District leadership told the board the state’s revenue forecast has improved modestly but a significant shortfall remains; board members were urged to prepare for possible 0.5–5% reductions from the state. One presenter said a 5% cut to the state school fund would reduce Parkrose’s revenue by about $2,000,000 and would likely force staff reductions.
Superintendent-level comments to the board highlighted a separate operational risk: the federal compliance supplement for audits has not been issued. Speaker 5 said auditors cannot complete the compliance portion of the single audit without the federal guidance; if the district does not have a completed audit opinion by Dec. 31 the state can withhold state school fund payments. Options presented by auditors included taking a risk and completing the audit without the compliance supplement or paying extra to obtain separate audit opinions; the superintendent said she may recommend spending to avoid withholding monthly state funds.
On policy, the board debated a proposed stipends and reimbursements policy. Board members expressed concern about taking funds from district resources while current programs lack resources.
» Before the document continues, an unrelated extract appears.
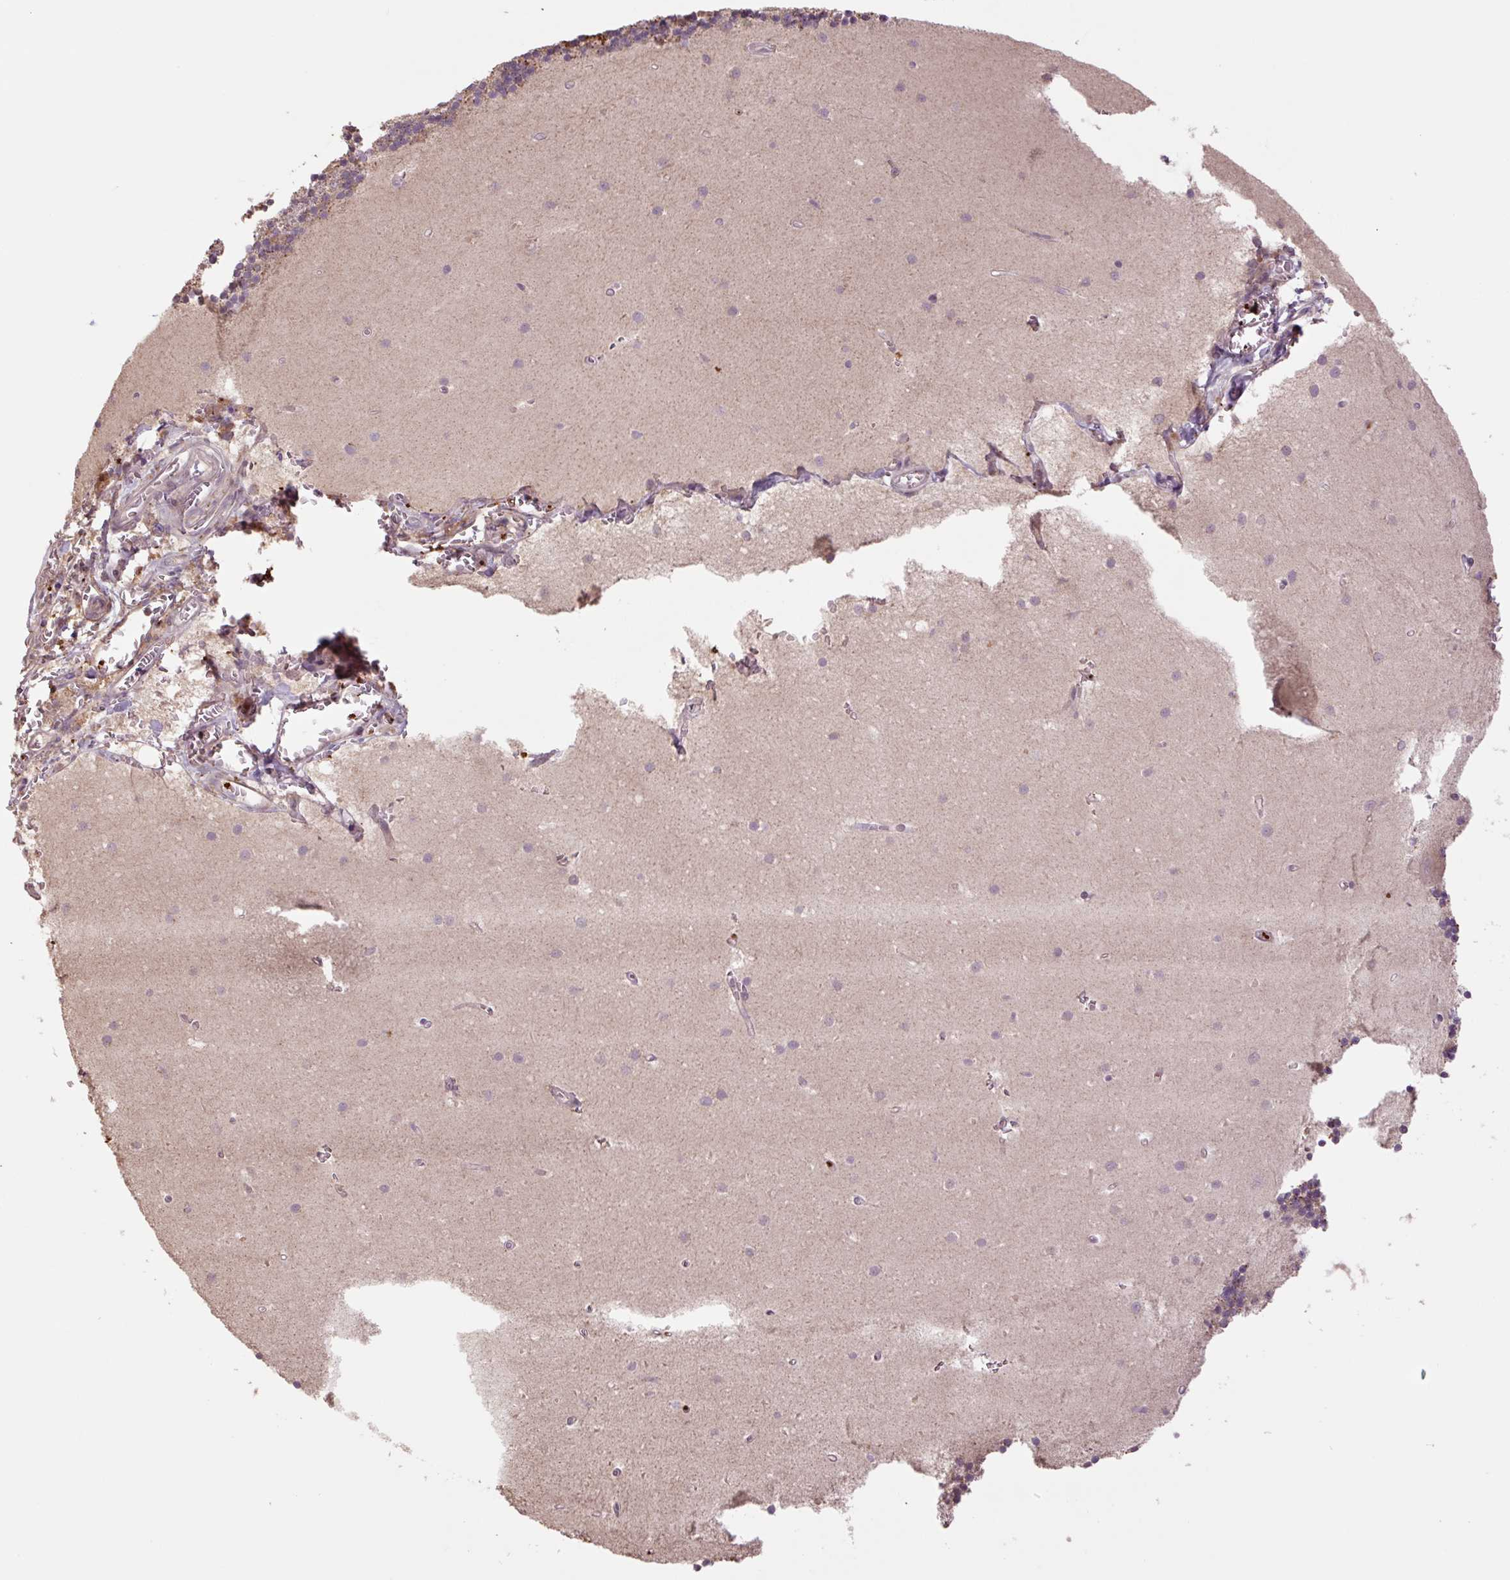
{"staining": {"intensity": "moderate", "quantity": "25%-75%", "location": "cytoplasmic/membranous"}, "tissue": "cerebellum", "cell_type": "Cells in granular layer", "image_type": "normal", "snomed": [{"axis": "morphology", "description": "Normal tissue, NOS"}, {"axis": "topography", "description": "Cerebellum"}], "caption": "The photomicrograph demonstrates staining of normal cerebellum, revealing moderate cytoplasmic/membranous protein expression (brown color) within cells in granular layer. (IHC, brightfield microscopy, high magnification).", "gene": "TMEM160", "patient": {"sex": "male", "age": 54}}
After discussion a motion to adopt bracket option 3 (no board compensation) with an amendment requiring an annual review at the July organizational meeting passed by voice vote.
Actions taken: the board voted to uphold the superintendent’s decision in a volunteer‑exception complaint (Policy KO), approved the Student Investment Account grant agreement for 2025–2027, approved the 2025–2026 board goals, and adopted the stipend policy with Option 3 and an annual review amendment.
What happens next: district administrators said principals will be asked to freeze nonessential general‑fund spending in January while the district awaits the next state revenue forecast (February 4) and staff will update the board in December about advocacy steps and potential audit expenditures.